We got some lunch and drove to Dzaleka refugee camp. The camp was established by the United Nations High Commissioner for Refugees (UNHCR) in 1994. Prior to becoming a refugee camp, the Dzaleka facility had served as a political prison. We parked the car and walked between the walls of mud-brick huts, into the camp. Immediately I was struck by the poor conditions the people within the camp were living in. As we walked by, children flocked in the doorways of huts that looked as if they could collapse at any minute. The roofs of the shacks were thatched with plastic sheets and grass. Everywhere, people walked over rubbish and filth that had nowhere else to go. The stench of animal manure and pollution rose from the muddy ground.

We quickly found ourselves in a maze of tracks that wound past hundreds and hundreds of shacks. At each house, at every corner, children waved, smiled and laughed at us. It was a joy to hear their voices amidst such a dreary setting. We came to the house of a man named David. David's story is an incredible one of survival and hope; yet his story is one of thousands. David is Congolese, and he spent three months escaping the horrors there (including being chased through the forest) to get to the camp. He was a qualified teacher and tax revenue professional and now he does not even have the freedom of starting a family, for fear that he cannot support one.

David showed us around the camp that seemed to stretch on forever. He took us into a classroom that he was involved in starting up. It was a small, dark room but he told us he can teach up to 79 children in it. We discussed the challenges of gaining an education in this place, and how difficult it is for teachers and students alike. We walked through the camp and came to a clearing where a mob of people were crowded around a water pump. Women shouted angrily at each other, pulling and pushing their buckets underneath the meagre stream. I asked David what the fuss was about - he told me that they were arguing about who was next in line. "Some people wait a whole night beside the pump so they are first in the morning", he said.

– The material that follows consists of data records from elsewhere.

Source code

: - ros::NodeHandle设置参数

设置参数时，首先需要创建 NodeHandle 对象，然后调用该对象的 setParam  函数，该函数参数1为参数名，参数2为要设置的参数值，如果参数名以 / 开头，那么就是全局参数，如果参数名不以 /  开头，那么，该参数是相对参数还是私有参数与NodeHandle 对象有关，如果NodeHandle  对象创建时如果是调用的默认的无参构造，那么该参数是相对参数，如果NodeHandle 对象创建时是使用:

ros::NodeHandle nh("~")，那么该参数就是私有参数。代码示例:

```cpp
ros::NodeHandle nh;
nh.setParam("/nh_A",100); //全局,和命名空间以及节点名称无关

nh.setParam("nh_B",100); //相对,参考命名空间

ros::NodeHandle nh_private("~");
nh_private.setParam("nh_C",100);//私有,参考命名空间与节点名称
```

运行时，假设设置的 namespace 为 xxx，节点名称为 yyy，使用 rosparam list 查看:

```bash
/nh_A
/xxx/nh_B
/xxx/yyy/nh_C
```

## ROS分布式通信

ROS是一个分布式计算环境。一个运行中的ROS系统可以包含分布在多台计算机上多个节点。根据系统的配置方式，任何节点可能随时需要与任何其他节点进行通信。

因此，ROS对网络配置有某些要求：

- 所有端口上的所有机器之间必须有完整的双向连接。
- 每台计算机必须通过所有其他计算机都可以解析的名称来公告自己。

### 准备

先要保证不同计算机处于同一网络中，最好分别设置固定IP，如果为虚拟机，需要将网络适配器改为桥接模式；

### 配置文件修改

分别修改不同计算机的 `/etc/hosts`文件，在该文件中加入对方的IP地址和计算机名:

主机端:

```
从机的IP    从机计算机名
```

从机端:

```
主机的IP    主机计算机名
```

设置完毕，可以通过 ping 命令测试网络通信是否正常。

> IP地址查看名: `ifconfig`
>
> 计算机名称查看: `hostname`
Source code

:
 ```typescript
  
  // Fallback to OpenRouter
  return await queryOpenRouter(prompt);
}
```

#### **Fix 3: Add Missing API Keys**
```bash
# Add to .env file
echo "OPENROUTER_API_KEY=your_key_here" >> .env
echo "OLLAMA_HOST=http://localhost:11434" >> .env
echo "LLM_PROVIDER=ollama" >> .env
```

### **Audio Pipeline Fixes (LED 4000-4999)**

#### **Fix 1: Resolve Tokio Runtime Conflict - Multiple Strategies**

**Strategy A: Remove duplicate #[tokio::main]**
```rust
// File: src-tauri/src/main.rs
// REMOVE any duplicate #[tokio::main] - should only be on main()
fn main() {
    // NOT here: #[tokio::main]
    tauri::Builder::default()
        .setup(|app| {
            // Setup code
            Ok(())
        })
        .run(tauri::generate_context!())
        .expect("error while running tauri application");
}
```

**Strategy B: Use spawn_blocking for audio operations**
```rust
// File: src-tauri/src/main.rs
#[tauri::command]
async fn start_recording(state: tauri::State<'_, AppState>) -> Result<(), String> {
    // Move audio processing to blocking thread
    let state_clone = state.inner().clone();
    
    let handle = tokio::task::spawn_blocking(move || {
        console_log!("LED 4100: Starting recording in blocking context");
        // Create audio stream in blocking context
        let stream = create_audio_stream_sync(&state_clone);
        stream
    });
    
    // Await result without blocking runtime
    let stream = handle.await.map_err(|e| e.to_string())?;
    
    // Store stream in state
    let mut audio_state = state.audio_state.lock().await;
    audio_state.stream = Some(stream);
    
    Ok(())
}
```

We saw the place where food is given out monthly. The place was desolate; the last rations brought a week ago. David said that the shipments of maize sometimes missed a month or two. "What do you do when they do not bring food?", we asked. But we already knew the answer.

There is something seriously wrong with the world when you have 32,000 (!!) people living in a place like this. The struggles of the people here are beyond the understanding of those of us who live in the first world. I needed to see what I saw today to truly appreciate how fortunate we are and how little we are doing to provide relief for refugees worldwide. The global crisis isn't apparent until you see it firsthand, but it is just horrific. We met some Congolese men who had been educated in geology and biology at university, and were smartly dressed as if for an office, but were hanging around the camp with nothing to do. I found it so shocking - and utterly depressing - that such highly educated and well-spoken men had no way of securing a job like they had in the Congo, and now had to rely on monthly shipments of maize to survive. They could be me or you - educated and excited about the opportunities of the world - only to have no choice but to run from true horrors and seek refuge in a crowded camp.

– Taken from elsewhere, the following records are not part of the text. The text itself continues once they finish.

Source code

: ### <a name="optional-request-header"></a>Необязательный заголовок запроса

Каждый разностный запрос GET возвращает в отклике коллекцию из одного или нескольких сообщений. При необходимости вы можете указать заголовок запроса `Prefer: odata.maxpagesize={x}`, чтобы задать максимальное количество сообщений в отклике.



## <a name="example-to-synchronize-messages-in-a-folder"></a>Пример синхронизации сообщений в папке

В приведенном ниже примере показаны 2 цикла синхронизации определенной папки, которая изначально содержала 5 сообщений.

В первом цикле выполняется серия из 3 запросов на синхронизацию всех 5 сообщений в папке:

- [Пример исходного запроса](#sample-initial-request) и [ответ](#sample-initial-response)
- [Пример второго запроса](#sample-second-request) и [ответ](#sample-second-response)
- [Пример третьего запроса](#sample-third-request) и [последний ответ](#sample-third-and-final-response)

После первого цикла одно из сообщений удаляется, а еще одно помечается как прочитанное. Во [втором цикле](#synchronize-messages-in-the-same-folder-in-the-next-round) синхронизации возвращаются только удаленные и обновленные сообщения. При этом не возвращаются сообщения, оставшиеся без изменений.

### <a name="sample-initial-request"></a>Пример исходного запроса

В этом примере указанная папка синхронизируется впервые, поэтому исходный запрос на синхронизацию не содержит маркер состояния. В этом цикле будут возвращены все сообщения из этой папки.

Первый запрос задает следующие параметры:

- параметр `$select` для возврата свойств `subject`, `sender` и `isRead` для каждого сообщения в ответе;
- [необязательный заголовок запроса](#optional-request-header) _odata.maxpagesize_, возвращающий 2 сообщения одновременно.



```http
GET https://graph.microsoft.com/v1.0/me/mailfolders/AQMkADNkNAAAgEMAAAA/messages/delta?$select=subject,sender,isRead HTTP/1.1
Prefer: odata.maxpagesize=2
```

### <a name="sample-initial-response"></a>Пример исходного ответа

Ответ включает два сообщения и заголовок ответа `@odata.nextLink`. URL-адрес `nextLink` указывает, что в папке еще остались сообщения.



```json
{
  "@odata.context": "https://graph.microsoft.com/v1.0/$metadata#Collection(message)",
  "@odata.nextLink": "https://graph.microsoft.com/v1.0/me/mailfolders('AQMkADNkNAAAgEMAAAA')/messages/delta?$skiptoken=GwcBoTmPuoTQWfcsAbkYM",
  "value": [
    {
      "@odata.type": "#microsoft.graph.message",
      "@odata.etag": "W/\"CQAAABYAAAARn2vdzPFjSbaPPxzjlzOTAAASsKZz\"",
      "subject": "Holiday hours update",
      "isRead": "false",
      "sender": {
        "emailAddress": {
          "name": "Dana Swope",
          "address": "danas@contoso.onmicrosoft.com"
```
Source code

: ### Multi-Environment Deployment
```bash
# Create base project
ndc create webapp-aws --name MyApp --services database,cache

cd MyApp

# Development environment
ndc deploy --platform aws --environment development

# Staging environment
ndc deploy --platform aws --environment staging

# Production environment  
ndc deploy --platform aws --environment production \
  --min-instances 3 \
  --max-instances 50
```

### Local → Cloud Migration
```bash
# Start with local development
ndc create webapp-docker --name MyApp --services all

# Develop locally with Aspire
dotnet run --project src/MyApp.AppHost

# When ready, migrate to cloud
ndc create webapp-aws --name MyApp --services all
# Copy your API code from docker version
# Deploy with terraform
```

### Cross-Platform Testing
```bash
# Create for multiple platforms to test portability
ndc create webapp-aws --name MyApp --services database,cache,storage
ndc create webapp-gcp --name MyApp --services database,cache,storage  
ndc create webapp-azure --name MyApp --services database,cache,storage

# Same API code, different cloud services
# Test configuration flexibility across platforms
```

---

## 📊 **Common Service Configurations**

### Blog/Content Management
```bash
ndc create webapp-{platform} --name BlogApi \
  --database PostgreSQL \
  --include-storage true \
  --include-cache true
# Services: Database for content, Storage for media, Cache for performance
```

There are thousands more stories to be told from Dzaleka but the glimpse we had today was truly eye opening. There is great sadness in the suffering these people have to endure, but as Farshid so eloquently put it, there is something hopeful about the desperation to survive. Always, there is the expectation that life will improve, that even this is better than where they were before. 

 Water pumps have become a communal hub inside the refugee camp. 

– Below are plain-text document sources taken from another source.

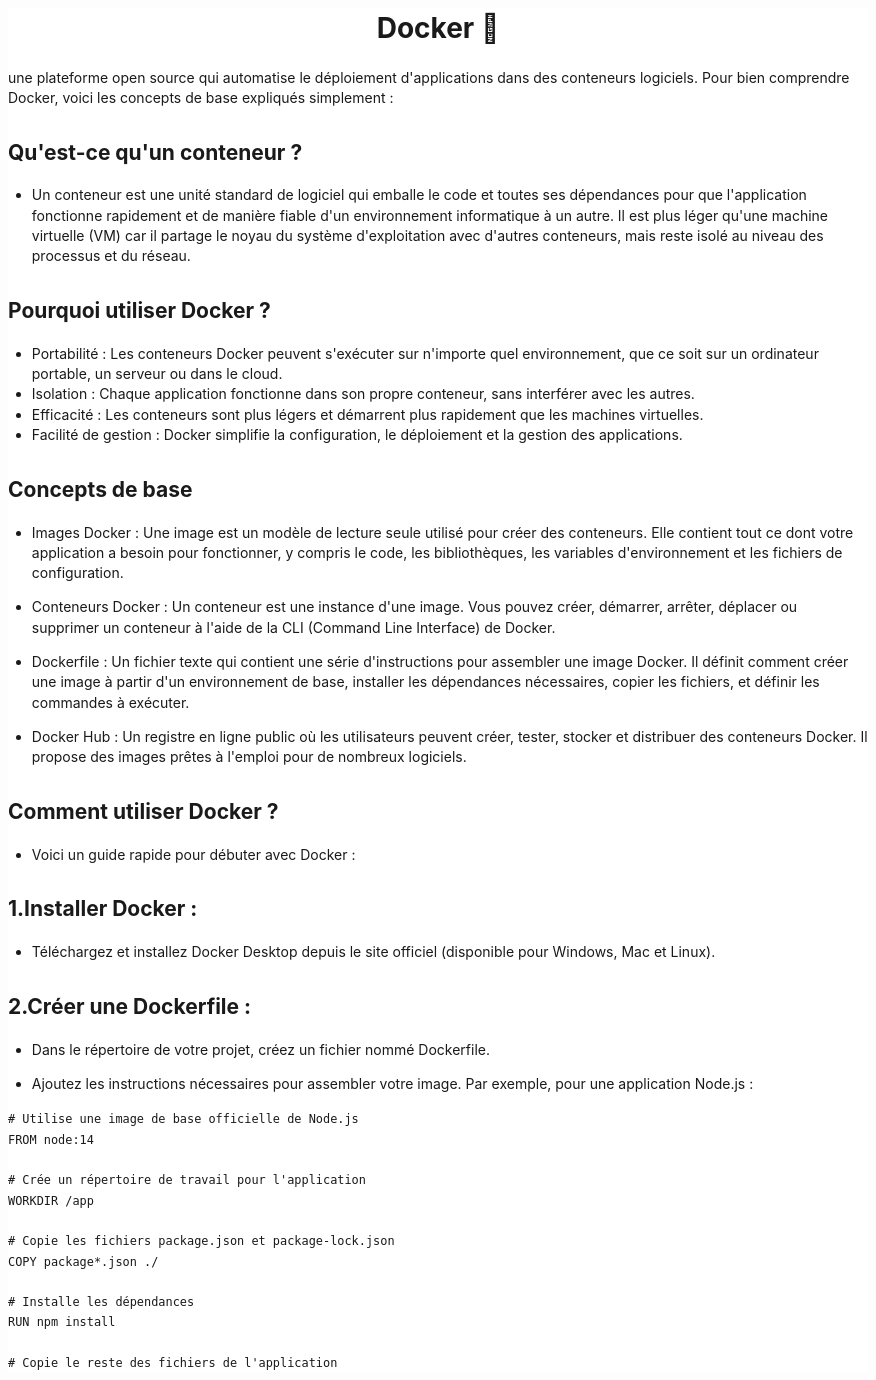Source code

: <h1 align="center">Docker 👋</h1>
une plateforme open source qui automatise le déploiement d'applications dans des conteneurs logiciels. Pour bien comprendre Docker, voici les concepts de base expliqués simplement :

## Qu'est-ce qu'un conteneur ?
- Un conteneur est une unité standard de logiciel qui emballe le code et toutes ses dépendances pour que l'application fonctionne rapidement et de manière fiable d'un environnement informatique à un autre. Il est plus léger qu'une machine virtuelle (VM) car il partage le noyau du système d'exploitation avec d'autres conteneurs, mais reste isolé au niveau des processus et du réseau.

## Pourquoi utiliser Docker ?
- Portabilité : Les conteneurs Docker peuvent s'exécuter sur n'importe quel environnement, que ce soit sur un ordinateur portable, un serveur ou dans le cloud.
- Isolation : Chaque application fonctionne dans son propre conteneur, sans interférer avec les autres.
- Efficacité : Les conteneurs sont plus légers et démarrent plus rapidement que les machines virtuelles.
- Facilité de gestion : Docker simplifie la configuration, le déploiement et la gestion des applications.
## Concepts de base
- Images Docker : Une image est un modèle de lecture seule utilisé pour créer des conteneurs. Elle contient tout ce dont votre application a besoin pour fonctionner, y compris le code, les bibliothèques, les variables d'environnement et les fichiers de configuration.

- Conteneurs Docker : Un conteneur est une instance d'une image. Vous pouvez créer, démarrer, arrêter, déplacer ou supprimer un conteneur à l'aide de la CLI (Command Line Interface) de Docker.

- Dockerfile : Un fichier texte qui contient une série d'instructions pour assembler une image Docker. Il définit comment créer une image à partir d'un environnement de base, installer les dépendances nécessaires, copier les fichiers, et définir les commandes à exécuter.

- Docker Hub : Un registre en ligne public où les utilisateurs peuvent créer, tester, stocker et distribuer des conteneurs Docker. Il propose des images prêtes à l'emploi pour de nombreux logiciels.

## Comment utiliser Docker ?
- Voici un guide rapide pour débuter avec Docker :

## 1.Installer Docker :

- Téléchargez et installez Docker Desktop depuis le site officiel (disponible pour Windows, Mac et Linux).
## 2.Créer une Dockerfile :

- Dans le répertoire de votre projet, créez un fichier nommé Dockerfile.

- Ajoutez les instructions nécessaires pour assembler votre image. Par exemple, pour une application Node.js :

```
# Utilise une image de base officielle de Node.js
FROM node:14

# Crée un répertoire de travail pour l'application
WORKDIR /app

# Copie les fichiers package.json et package-lock.json
COPY package*.json ./

# Installe les dépendances
RUN npm install

# Copie le reste des fichiers de l'application
```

Water pumps have become a communal hub inside the refugee camp. 

 Child walks her water  back home. 

Child walks her water  back home. 

 David (left), a resident from Dzaleka, and Grieve (right), guide us around the camp.

David (left), a resident from Dzaleka, and Grieve (right), guide us around the camp.

 The entrance to Dzaleka refugee camp, where 32,000 people reside. 

The entrance to Dzaleka refugee camp, where 32,000 people reside.